(ENTRIES SUPPLIED)

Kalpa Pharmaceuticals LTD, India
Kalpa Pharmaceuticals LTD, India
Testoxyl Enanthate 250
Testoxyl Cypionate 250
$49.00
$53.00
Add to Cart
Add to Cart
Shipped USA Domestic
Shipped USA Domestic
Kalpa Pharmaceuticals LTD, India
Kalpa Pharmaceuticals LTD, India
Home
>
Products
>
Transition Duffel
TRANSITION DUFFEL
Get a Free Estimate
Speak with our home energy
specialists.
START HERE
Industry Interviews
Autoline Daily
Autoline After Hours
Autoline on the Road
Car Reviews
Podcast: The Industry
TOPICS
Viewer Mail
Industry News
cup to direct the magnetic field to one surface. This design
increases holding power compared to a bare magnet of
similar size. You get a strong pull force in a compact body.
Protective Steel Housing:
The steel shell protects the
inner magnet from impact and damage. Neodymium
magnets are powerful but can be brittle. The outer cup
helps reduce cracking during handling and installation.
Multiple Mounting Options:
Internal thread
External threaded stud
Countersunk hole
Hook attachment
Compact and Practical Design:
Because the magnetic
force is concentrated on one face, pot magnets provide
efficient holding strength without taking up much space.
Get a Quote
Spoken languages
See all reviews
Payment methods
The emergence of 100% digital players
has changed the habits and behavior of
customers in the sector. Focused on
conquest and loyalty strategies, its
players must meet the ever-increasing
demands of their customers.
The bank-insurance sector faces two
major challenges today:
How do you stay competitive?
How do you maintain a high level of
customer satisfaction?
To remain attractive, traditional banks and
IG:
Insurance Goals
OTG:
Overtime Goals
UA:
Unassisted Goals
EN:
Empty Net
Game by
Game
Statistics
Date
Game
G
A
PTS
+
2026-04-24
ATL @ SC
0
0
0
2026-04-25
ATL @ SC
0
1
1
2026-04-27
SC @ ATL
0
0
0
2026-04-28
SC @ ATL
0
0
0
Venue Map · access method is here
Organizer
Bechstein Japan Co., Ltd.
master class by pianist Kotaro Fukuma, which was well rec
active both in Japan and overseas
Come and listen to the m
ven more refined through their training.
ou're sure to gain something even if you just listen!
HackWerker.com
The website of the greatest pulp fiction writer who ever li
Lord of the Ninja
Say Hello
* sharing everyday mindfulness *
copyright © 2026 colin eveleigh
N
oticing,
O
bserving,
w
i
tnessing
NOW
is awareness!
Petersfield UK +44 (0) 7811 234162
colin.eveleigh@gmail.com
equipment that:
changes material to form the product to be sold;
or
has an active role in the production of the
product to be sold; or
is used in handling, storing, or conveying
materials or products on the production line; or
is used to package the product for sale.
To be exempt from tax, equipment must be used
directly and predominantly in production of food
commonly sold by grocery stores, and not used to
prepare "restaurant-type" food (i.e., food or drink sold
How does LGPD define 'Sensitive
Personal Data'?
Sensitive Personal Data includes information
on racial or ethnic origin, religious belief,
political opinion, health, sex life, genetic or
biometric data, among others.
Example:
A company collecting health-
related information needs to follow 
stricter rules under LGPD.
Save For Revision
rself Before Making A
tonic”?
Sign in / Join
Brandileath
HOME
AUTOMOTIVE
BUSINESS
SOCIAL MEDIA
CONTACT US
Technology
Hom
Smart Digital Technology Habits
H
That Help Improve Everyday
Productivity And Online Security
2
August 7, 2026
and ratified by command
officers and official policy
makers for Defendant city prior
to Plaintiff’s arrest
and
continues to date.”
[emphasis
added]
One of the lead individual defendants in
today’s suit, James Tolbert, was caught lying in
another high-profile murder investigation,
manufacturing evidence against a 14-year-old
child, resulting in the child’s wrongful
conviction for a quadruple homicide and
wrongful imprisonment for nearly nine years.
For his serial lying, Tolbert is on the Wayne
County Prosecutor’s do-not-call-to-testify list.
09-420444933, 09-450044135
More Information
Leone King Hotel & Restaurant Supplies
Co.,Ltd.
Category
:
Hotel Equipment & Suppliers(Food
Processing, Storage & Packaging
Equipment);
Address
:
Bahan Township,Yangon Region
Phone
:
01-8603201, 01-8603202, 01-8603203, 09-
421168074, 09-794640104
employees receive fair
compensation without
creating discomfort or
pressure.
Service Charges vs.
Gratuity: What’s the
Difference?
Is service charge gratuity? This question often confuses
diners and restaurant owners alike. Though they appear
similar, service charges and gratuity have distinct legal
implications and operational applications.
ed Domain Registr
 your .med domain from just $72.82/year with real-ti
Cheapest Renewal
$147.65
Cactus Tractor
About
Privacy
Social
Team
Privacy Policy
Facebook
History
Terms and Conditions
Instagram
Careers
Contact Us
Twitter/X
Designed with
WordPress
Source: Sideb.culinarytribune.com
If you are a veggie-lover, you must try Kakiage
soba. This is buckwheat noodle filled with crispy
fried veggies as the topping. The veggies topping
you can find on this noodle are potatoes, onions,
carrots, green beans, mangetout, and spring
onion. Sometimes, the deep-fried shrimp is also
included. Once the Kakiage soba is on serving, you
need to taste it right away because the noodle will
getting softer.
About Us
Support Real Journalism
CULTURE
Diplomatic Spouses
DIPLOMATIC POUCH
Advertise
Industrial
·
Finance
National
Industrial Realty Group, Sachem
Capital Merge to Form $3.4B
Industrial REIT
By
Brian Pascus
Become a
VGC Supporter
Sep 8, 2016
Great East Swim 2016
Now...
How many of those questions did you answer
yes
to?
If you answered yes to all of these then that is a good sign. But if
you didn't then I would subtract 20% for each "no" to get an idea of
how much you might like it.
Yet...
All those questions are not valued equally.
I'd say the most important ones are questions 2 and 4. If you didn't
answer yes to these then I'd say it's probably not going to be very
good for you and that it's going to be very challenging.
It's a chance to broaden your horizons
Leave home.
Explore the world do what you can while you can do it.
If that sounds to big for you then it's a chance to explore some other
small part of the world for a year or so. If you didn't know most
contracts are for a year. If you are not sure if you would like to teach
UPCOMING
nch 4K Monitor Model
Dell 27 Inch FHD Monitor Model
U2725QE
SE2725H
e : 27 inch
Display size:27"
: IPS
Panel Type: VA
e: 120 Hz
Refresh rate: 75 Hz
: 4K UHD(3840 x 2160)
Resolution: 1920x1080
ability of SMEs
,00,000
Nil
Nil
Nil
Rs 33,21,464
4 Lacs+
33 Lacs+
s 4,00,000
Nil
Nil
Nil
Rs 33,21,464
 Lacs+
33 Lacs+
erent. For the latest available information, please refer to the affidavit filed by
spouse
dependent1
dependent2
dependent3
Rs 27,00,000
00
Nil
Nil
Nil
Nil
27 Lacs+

(End ENTRIES SUPPLIED)

Set down the lines of the listing word for word, from its first line through the line containing "Autoline Daily". Both of those lines belong in the answer, and no others do.

TASK OUTPUT:
Kalpa Pharmaceuticals LTD, India
Kalpa Pharmaceuticals LTD, India
Testoxyl Enanthate 250
Testoxyl Cypionate 250
$49.00
$53.00
Add to Cart
Add to Cart
Shipped USA Domestic
Shipped USA Domestic
Kalpa Pharmaceuticals LTD, India
Kalpa Pharmaceuticals LTD, India
Home
>
Products
>
Transition Duffel
TRANSITION DUFFEL
Get a Free Estimate
Speak with our home energy
specialists.
START HERE
Industry Interviews
Autoline Daily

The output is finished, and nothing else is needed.